--- Short task 1 ---
Transcribe the passage on Hinduism and wealth between "Wealth is also" and "and worship God.", inclusive.
--- Short task 2 ---
Answer these questions from the passage on Hinduism and wealth:
(a) In the sacrifice of life, who is named as the host (yajamana)?
(b) According to the Bhagavadgita, what is Yoga?
(c) What does Dharmaraj gamble away in the Mahabharata?

--- Source excerpt ---
Hinduism and Wealth, or Artha
The earth that holds treasure in secret places, wealth, jewels, and gold shall she give to me; she that bestows wealth liberally, the kindly goddess, wealth shall bestow upon me. A Vedic Prayer
Wealth and Dharma in Hinduism
Hinduism does not suggest a complete negation of life, nor does it prescribe a life of reckless enjoyment. In choosing material things, enjoying worldly pleasures or pursuing liberation one should practise restraint, detachment and discretion (vivekam) or discerning intelligence (buddhi). The last one is important because it is by which we learn to discern the right from the wrong or make thoughtful decisions about how one should live or pursue material things. These principles are common to all sects and traditions of Hinduism, which regard wealth not only as the means to serve God and his creation, but also as a trap and a deluding force if it is wrongly used.
Wealth is also viewed in Hinduism as an offering in the sacrifice of life. You are supposed to make that offering without burning your hands or incurring the displeasure of gods. In that sacrifice, God is the host (yajamana), the offering (havi and hutam) as well as the recipient of offering. You have to perform the sacrifice without claiming ownership or doership. The Bhagavadgita declares that Yoga is skillfulness in action. The skill is with regard to how you perform your actions without incurring karma, so that you can achieve liberation. It is equally true with regard to Dhana Yoga also, or the yoga of material abundance in which you skilfully use wealth to perform your duties and worship God.
Hindu scriptures clearly suggest that whatever profession you may choose you have to earn wealth by ethical means according to the principles of Dharma. The epic Mahabharata amply illustrates how wealth can delude people, and lead them astray. Dharmaraj impulsitvely gambles away his whole wealth and possessions including his wife, while Duryodhan wrongfully claims the inheritance of an empire which rightfully belongs to his cousins. Many elders side with him because they do not want to lose their power and positions. One of the passages in the epic declares an important truth about wealth that wealth earned through righteous means does not diminish or become lost, whereas wealth earned through dishonest means or with evil intentions lead to suffering and destruction.
Beliefs and practices associated with wealth
Hinduism is not averse to the pursuit of wealth. However, wealth should be rightfully earned through righteous means only. A person becomes rich or poor according to his actions and according to his fate as determined by his previous actions. Hence, individual actions and personal responsibility are of paramount importance in matters of wealth. Since wealth is impermanent, one should not become attached to it or use it for selfish purposes. The following are some of the important beliefs and practices, which are associated with wealth according to Hinduism.

--- Provided information ---

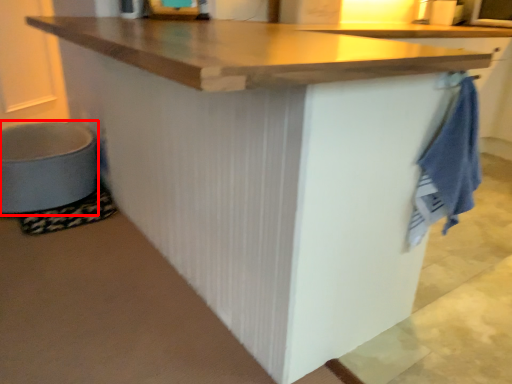
Question: From the image's perspective, where is step stool (annotated by the red box) located relative to bath towel?

Choices:
 (A) above
 (B) below

Answer: (A)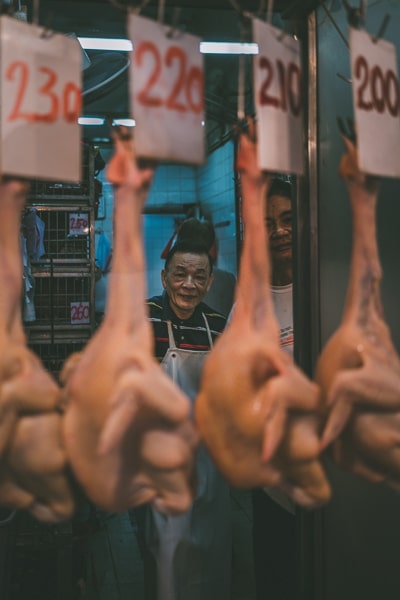
Find the location of a particular element. The width and height of the screenshot is (400, 600). light bulb is located at coordinates (88, 121).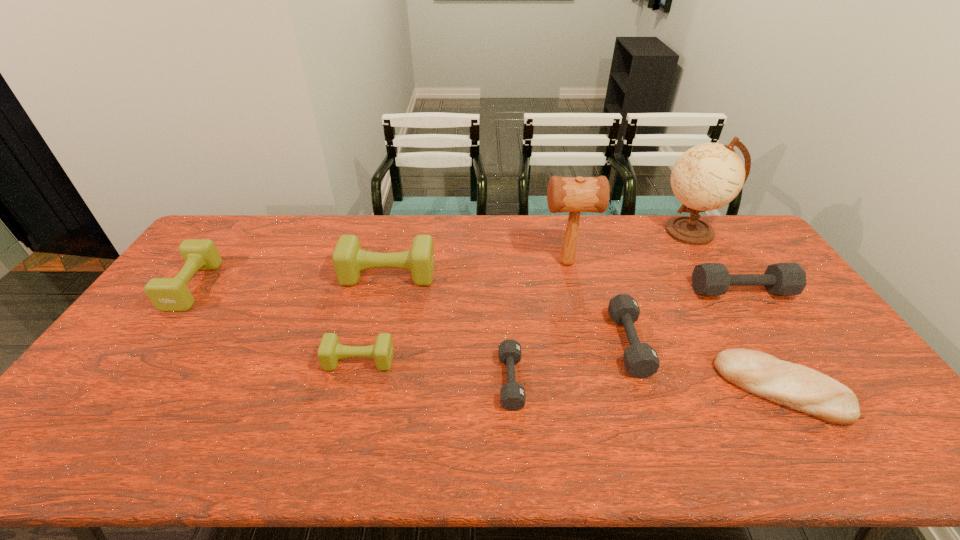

--- Final result 1 ---
Wealth is also viewed in Hinduism as an offering in the sacrifice of life. You are supposed to make that offering without burning your hands or incurring the displeasure of gods. In that sacrifice, God is the host (yajamana), the offering (havi and hutam) as well as the recipient of offering. You have to perform the sacrifice without claiming ownership or doership. The Bhagavadgita declares that Yoga is skillfulness in action. The skill is with regard to how you perform your actions without incurring karma, so that you can achieve liberation. It is equally true with regard to Dhana Yoga also, or the yoga of material abundance in which you skilfully use wealth to perform your duties and worship God.

--- Final result 2 ---
(a) God
(b) Skillfulness in action
(c) His whole wealth and possessions, including his wife